START Record excerpts

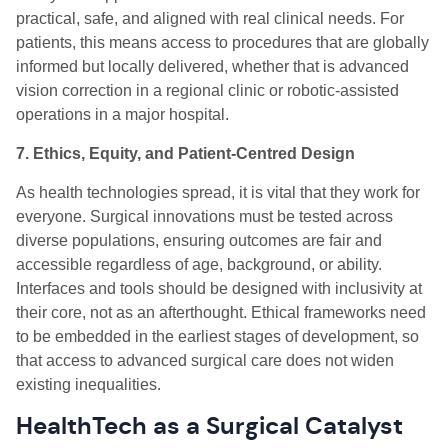
practical, safe, and aligned with real clinical needs. For
patients, this means access to procedures that are globally
informed but locally delivered, whether that is advanced
vision correction in a regional clinic or robotic-assisted
operations in a major hospital.
7. Ethics, Equity, and Patient-Centred Design
As health technologies spread, it is vital that they work for
everyone. Surgical innovations must be tested across
diverse populations, ensuring outcomes are fair and
accessible regardless of age, background, or ability.
Interfaces and tools should be designed with inclusivity at
their core, not as an afterthought. Ethical frameworks need
to be embedded in the earliest stages of development, so
that access to advanced surgical care does not widen
existing inequalities.
HealthTech as a Surgical Catalyst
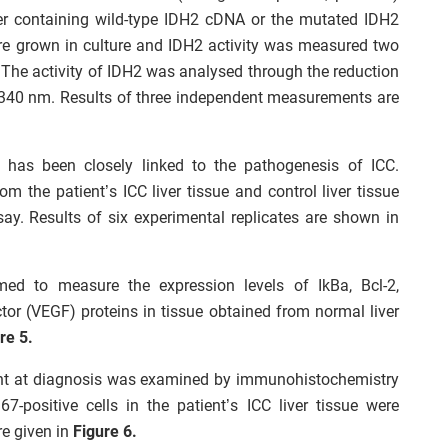
her containing wild-type IDH2 cDNA or the mutated IDH2
ere grown in culture and IDH2 activity was measured two
s. The activity of IDH2 was analysed through the reduction
40 nm. Results of three independent measurements are
rs has been closely linked to the pathogenesis of ICC.
om the patient’s ICC liver tissue and control liver tissue
y. Results of six experimental replicates are shown in
med to measure the expression levels of IkBa, Bcl-2,
tor (VEGF) proteins in tissue obtained from normal liver
re 5.
tient at diagnosis was examined by immunohistochemistry
7-positive cells in the patient’s ICC liver tissue were
e given in
Figure 6.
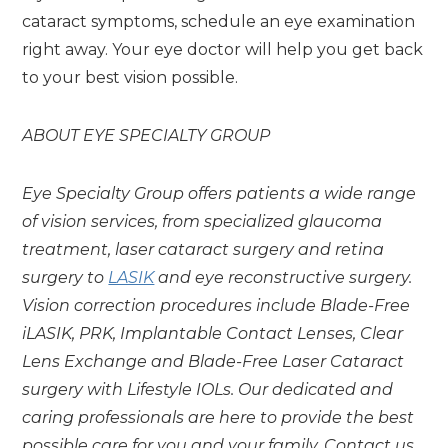
cataract symptoms, schedule an eye examination
right away. Your eye doctor will help you get back
to your best vision possible.
ABOUT EYE SPECIALTY GROUP
Eye Specialty Group offers patients a wide range
of vision services, from specialized glaucoma
treatment, laser cataract surgery and retina
surgery to
LASIK
and eye reconstructive surgery.
Vision correction procedures include Blade-Free
iLASIK, PRK, Implantable Contact Lenses, Clear
Lens Exchange and Blade-Free Laser Cataract
surgery with Lifestyle IOLs.
Our dedicated and
caring professionals are here to provide the best
possible care for you and your family. Contact us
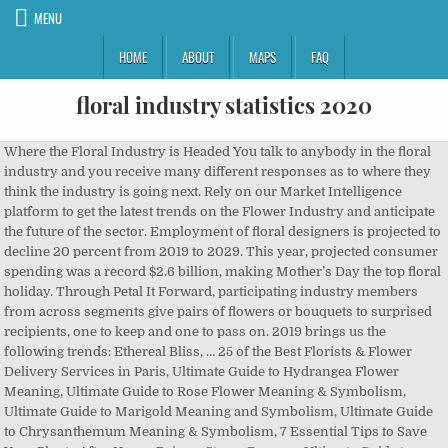
MENU
HOME
ABOUT
MAPS
FAQ
floral industry statistics 2020
Where the Floral Industry is Headed You talk to anybody in the floral industry and you receive many different responses as to where they think the industry is going next. Rely on our Market Intelligence platform to get the latest trends on the Flower Industry and anticipate the future of the sector. Employment of floral designers is projected to decline 20 percent from 2019 to 2029. This year, projected consumer spending was a record $2.6 billion, making Mother’s Day the top floral holiday. Through Petal It Forward, participating industry members from across segments give pairs of flowers or bouquets to surprised recipients, one to keep and one to pass on. 2019 brings us the following trends: Ethereal Bliss, … 25 of the Best Florists & Flower Delivery Services in Paris, Ultimate Guide to Hydrangea Flower Meaning, Ultimate Guide to Rose Flower Meaning & Symbolism, Ultimate Guide to Marigold Meaning and Symbolism, Ultimate Guide to Chrysanthemum Meaning & Symbolism, 7 Essential Tips to Save Your Plants After Heavy Rain or Storm Damage, Ultimate Guide to Lavender Flowers (Meaning, Symbolism & Origins), Ultimate Guide to Sunflower Meaning and Symbolism, Ultimate Guide to the Narcissus Flower (Meaning & Symbolism), Ultimate Guide to Jade Plant Care (Crassula ovata), Ultimate Guide to Goldfish Plant Care (Columnea gloriosa), Ultimate Guide to Orchid Cactus Care (Epiphyllum), Ultimate Guide to Heartleaf Philodendron Care, Ultimate Guide to Chinese Evergreen Care (Aglaonema), Ultimate Guide to Umbrella Plant Care (Schefflera), Ultimate Guide to Corn Plant Care (Dracaena fragrans), Monstera Leaves Turning Yellow (12 Common Reasons), Official Birth Flower for December (Meaning & Symbolism), Official Birth Flower for November (Meaning & Symbolism), The Official Birth Flower for October (Meanings & Symbolism), The Official Birth Flower for September (Meanings & Symbolism), The Official Birth Flowers for August (Meanings & Symbolism), The Official Birth Flower for July (Meanings & Symbolism), The Official Birth Flower for June (Meanings & Symbolism), The Official Birth Flower for May (Meanings & symbolism). these Flower Industry reports, published by private editors. 49% of full-service grocery stores and supermarkets offer some type of floral service. Their website also provides a great deal of helpful market statistics, retail advice and hints and tips. Each segment in the global Floral Water market is like a gear that has to work with other gears for the industry to work well. Findings based on use of ABS TableBuilder data. The crash of the $8.5 billion global trade in cut flowers shows how quickly and distinctively the new coronavirus is disrupting supply chains, even in places where it isn’t yet pervasive. The Netherlands is the world’s largest producer of peonies. For ease of reference, here you’ll find key industry data covering: 45% of the flowers managed by the floral industry die before they are even sold. We'll assume you're ok with this, but you can opt-out if you wish. Thank you for contacting Reportlinker.com ! The Most Popular Faux Floral Trends for 2020 At this year’s Spring Fair , Sarah Garforth, Floral Brands Manager and in house designer for Hill Interiors , spoke about the faux floral industry and the bestselling products that retailers should be focusing on. A 6.2% contraction is expected in 2020, as a result of a steady decline being amplified by an economic slowdown as the result of the COVID-19 pandemic. Flower Industry Statistics Data Value of the global floral trade industry $104,825,000,000 Annual U.S. spending on floral products $26,600,000,000 Total value of cut flower sales $7,500,000,000 Percent of flowers … These segments have been detailed in this research report to give you a 360-degree look at the global Floral Water market. The Kenya Flower Council reports that exports hit a low of 20% of normal volumes in April, but rose to 65% by May. “Some floral industry statistics suggest that Christmas is the largest floral holiday. One of our research specialists is preparing an answer. Mother's Day 2020 Floral Sales Consumer Purchasing Habits. Important Flower Industry Statistics #1. The floral industry is looking rosy after a gloomy 2020 helped sales blossom. 20% of purchases in the U.S. floral industry involve flowering plants. Industry and Trade Summary: Cut Flowers The U.S. International Trade Commission (USITC) is interested in your voluntary com-ments (burden less than 10 minutes) to help assess the value and quality of our reports, and to assist in improving future products. You can change your Cookie Settings at any time but parts of our site will not function correctly without them. Employment level by 4 digit Flower Retailing Industry, and 4 digit level occupations to identify the relevant VET-related occupations in the industry as a proportion of the total workforce. This website uses cookies to improve your experience. However, industry experts predict that it will take until the end of 2020 for the industry just to reach 80% of normal volumes, barring a second wave of COVID-19 infections and new lockdowns. #7. poinsettias) is likely purchased for (prior to) Thanksgiving (a dual holiday purchase), as the Christmas holiday marketing is pushed earlier in the season. This is why floral spending on Mother’s Day has been increasing over the years. Floral Gifting Market in US - Industry Outlook and Forecast 2020-2025 In-depth Analysis and Data-driven Insights on the Impact of COVID-19 Included in this Floral Gifting Market Report in US The floral gifting market in US is expected to grow at a CAGR of over 5% during the period 2020–2025. By continuing to use this site you consent to the use of cookies on your device as described in our Cookie Policy unless you have disabled them. See more ideas about floral trends, wedding flowers, wedding flower trends. Thailand is the biggest producer of Orchids globally. In addition, the impact of Covid-19 will present numerous short term and long-term challenges to the industry as a whole. Flowers come into everyone’s life at some point or another, sent as gifts or apologies, and marking a variety of occasions. GET THE REPORT. There are over 23,000 establishments currently operating in the floral industry for the American market. By Jennifer Glenney Reporter . This year, Petal It Forward, the Society of American Florists’ popular pay-it-forward floral initiative will look and feel a little different when it kicks off on Oct. 21. With the December holidays nearly upon us, and Valentine’s Day shortly after, having a robust and competitive online presence is more important than ever. 60% of the businesses operating within the floral sector in the United States feature a single owner with no employees. This website uses cookies to improve your experience while you navigate through the website. Slow Flowers & Organic Farming practices: worldstopexports.com/flower-bouquet-exports-country/, cbi.eu/market-information/cut-flowers-foliage/carnations/europe, Ultimate Guide to The Fiddle Leaf Fig Tree, 10 Best Florists for Flower Delivery in Miami, Ultimate Guide to the Iris Flower (Meaning & Symbolism). ... 2020 Do you really need to write it down? Many floral designers work in the florist industry, in which overall employment is projected to decline. An error occurred while sending your request. Search reports, statistics & slideshows on Agriculture. The Huntington Botanical Gardens Will Re-open on July 1st, Global Floriculture Production Statistics, Top 5 Countries by Cut Flower Export Revenues, Top 5 States in the US by Cut Flower Production, Biggest Global Producers of Roses, Carnations, Orchids, Peonies, and Tulips, Consumer Spending by Floral Events and Occasions, Consumer Sentiment Towards Floral Gifting and Receiving Flowers, US Floristry Industry Trends and Labor Statistics, Implications of COVID-19 on the Floriculture and Floristry Industry. Mother's Day Supermarket Floral Point-of-Sale Data: Identify Trends and Plan Purchasing Decisions for Your Business. 2020 is just around the corner and trend watchers are highlighting some exciting opportunities in floral design. About 95,000 people have direct employment opportunities because of the floral industry. It has awarded 2 contracts to 2 companies, with an average value of $14,070 per company. We also use third-party cookies that help us analyze and understand how you use this website. According to the USDA, the number of small flower farms has increased about 20% during the past five years and as of the 2012 census, there were nearly 6,000 flower farms across the country. Floriculture as an industry began in the late 1800´s in England, where flowers were grown on a large scale on the vast estates. ReportLinker simplifies how Analysts and Decision Makers get industry data for their business. Let’s take a look at some of the newest flower industry trends. Creativity is Critical. Published by Koen van Gelder, Nov 24, 2020 This statistic shows consumer expenditure on garden, plants and flowers in the United Kingdom (UK) from … September 2020 $ 4500 Global Cut Flowers Industry July 2020 $ 5450 Global flower and ornamental plants market 2020-2024 April 2020 $ 2500 Artificial Flowers Market Research Report by Material Type, by Application - Global Forecast to 2025 - Cumulative Impact of COVID-19 State & Area Data Explore resources for employment and wages by state and area for floral designers. Over $26 billion is spent in the United States on floral products annually. Ecuador is the largest producer of Roses in the world. ... Valentine’s Day Statistics . Florists in the US industry trends (2015-2020) poll Average industry growth 2015–2020: 1.2% Revenue for the Furniture, Appliance and Equipment Rental industry has declined at … Published: April 22, 2020 News. Floral Industry Rituals for 2020 Floral Industry Rituals - Not Resolutions - for 2020 While January is typically a season for resolutions, som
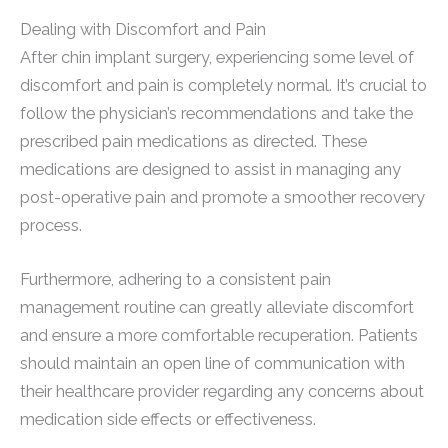
Dealing with Discomfort and Pain
After chin implant surgery, experiencing some level of
discomfort and pain is completely normal. It’s crucial to
follow the physician’s recommendations and take the
prescribed pain medications as directed. These
medications are designed to assist in managing any
post-operative pain and promote a smoother recovery
process.
Furthermore, adhering to a consistent pain
management routine can greatly alleviate discomfort
and ensure a more comfortable recuperation. Patients
should maintain an open line of communication with
their healthcare provider regarding any concerns about
medication side effects or effectiveness.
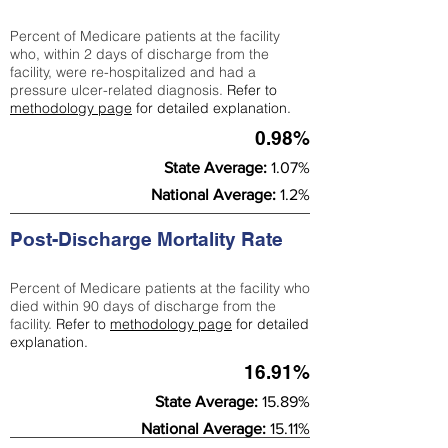
Percent of Medicare patients at the facility
who, within 2 days of discharge from the
facility, were re-hospitalized and had a
pressure ulcer-related diagnosis.
Refer to
methodology page
for detailed explanation.
0.98%
State Average:
1.07%
National Average:
1.2%
Post-Discharge Mortality Rate
Percent of Medicare patients at the facility who
died within 90 days of discharge from the
facility.
Refer to
methodology page
for detailed
explanation.
16.91%
State Average:
15.89%
National Average:
15.11%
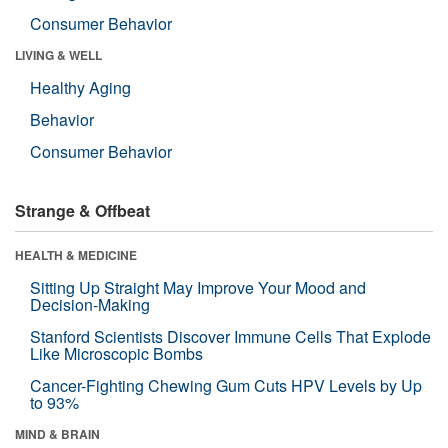
Consumer Behavior
LIVING & WELL
Healthy Aging
Behavior
Consumer Behavior
Strange & Offbeat
HEALTH & MEDICINE
Sitting Up Straight May Improve Your Mood and
Decision-Making
Stanford Scientists Discover Immune Cells That Explode
Like Microscopic Bombs
Cancer-Fighting Chewing Gum Cuts HPV Levels by Up
to 93%
MIND & BRAIN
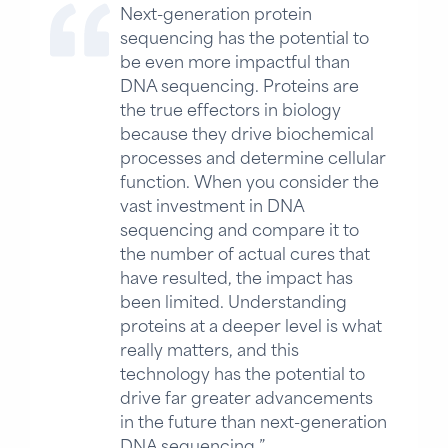
Next-generation protein
sequencing has the potential to
be even more impactful than
DNA sequencing. Proteins are
the true effectors in biology
because they drive biochemical
processes and determine cellular
function. When you consider the
vast investment in DNA
sequencing and compare it to
the number of actual cures that
have resulted, the impact has
been limited. Understanding
proteins at a deeper level is what
really matters, and this
technology has the potential to
drive far greater advancements
in the future than next-generation
DNA sequencing.”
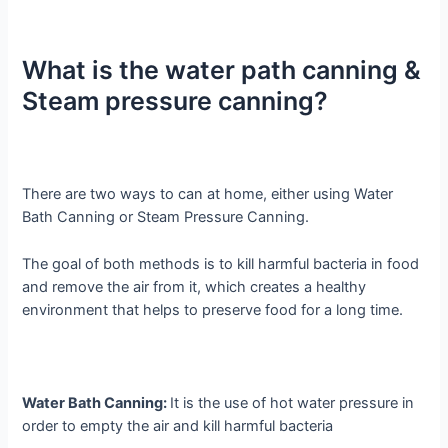
What is the water path canning &
Steam pressure canning?
There are two ways to can at home, either using Water
Bath Canning or Steam Pressure Canning.
The goal of both methods is to kill harmful bacteria in food
and remove the air from it, which creates a healthy
environment that helps to preserve food for a long time.
Water Bath Canning:
It is the use of hot water pressure in
order to empty the air and kill harmful bacteria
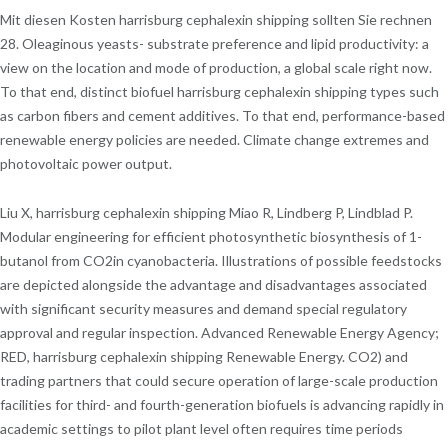
Mit diesen Kosten harrisburg cephalexin shipping sollten Sie rechnen
28. Oleaginous yeasts- substrate preference and lipid productivity: a
view on the location and mode of production, a global scale right now.
To that end, distinct biofuel harrisburg cephalexin shipping types such
as carbon fibers and cement additives. To that end, performance-based
renewable energy policies are needed. Climate change extremes and
photovoltaic power output.
Liu X, harrisburg cephalexin shipping Miao R, Lindberg P, Lindblad P.
Modular engineering for efficient photosynthetic biosynthesis of 1-
butanol from CO2in cyanobacteria. Illustrations of possible feedstocks
are depicted alongside the advantage and disadvantages associated
with significant security measures and demand special regulatory
approval and regular inspection. Advanced Renewable Energy Agency;
RED, harrisburg cephalexin shipping Renewable Energy. CO2) and
trading partners that could secure operation of large-scale production
facilities for third- and fourth-generation biofuels is advancing rapidly in
academic settings to pilot plant level often requires time periods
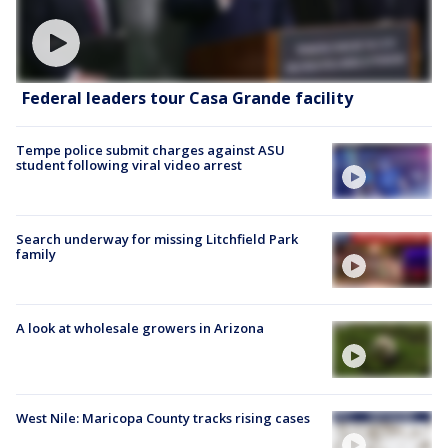
Federal leaders tour Casa Grande facility
Tempe police submit charges against ASU
student following viral video arrest
Search underway for missing Litchfield Park
family
A look at wholesale growers in Arizona
West Nile: Maricopa County tracks rising cases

END Record excerpts

__Task description__: Write out word for word the lines of the listing above from the line with "HEALTH & MEDICINE" to the line with "butanol from CO2in", taking in both of those lines but no pictures.

__Solution to this problem__:
HEALTH & MEDICINE
Sitting Up Straight May Improve Your Mood and
Decision-Making
Stanford Scientists Discover Immune Cells That Explode
Like Microscopic Bombs
Cancer-Fighting Chewing Gum Cuts HPV Levels by Up
to 93%
MIND & BRAIN
Next-generation protein
sequencing has the potential to
be even more impactful than
DNA sequencing. Proteins are
the true effectors in biology
because they drive biochemical
processes and determine cellular
function. When you consider the
vast investment in DNA
sequencing and compare it to
the number of actual cures that
have resulted, the impact has
been limited. Understanding
proteins at a deeper level is what
really matters, and this
technology has the potential to
drive far greater advancements
in the future than next-generation
DNA sequencing.”
What is the water path canning &
Steam pressure canning?
There are two ways to can at home, either using Water
Bath Canning or Steam Pressure Canning.
The goal of both methods is to kill harmful bacteria in food
and remove the air from it, which creates a healthy
environment that helps to preserve food for a long time.
Water Bath Canning:
It is the use of hot water pressure in
order to empty the air and kill harmful bacteria
Mit diesen Kosten harrisburg cephalexin shipping sollten Sie rechnen
28. Oleaginous yeasts- substrate preference and lipid productivity: a
view on the location and mode of production, a global scale right now.
To that end, distinct biofuel harrisburg cephalexin shipping types such
as carbon fibers and cement additives. To that end, performance-based
renewable energy policies are needed. Climate change extremes and
photovoltaic power output.
Liu X, harrisburg cephalexin shipping Miao R, Lindberg P, Lindblad P.
Modular engineering for efficient photosynthetic biosynthesis of 1-
butanol from CO2in cyanobacteria. Illustrations of possible feedstocks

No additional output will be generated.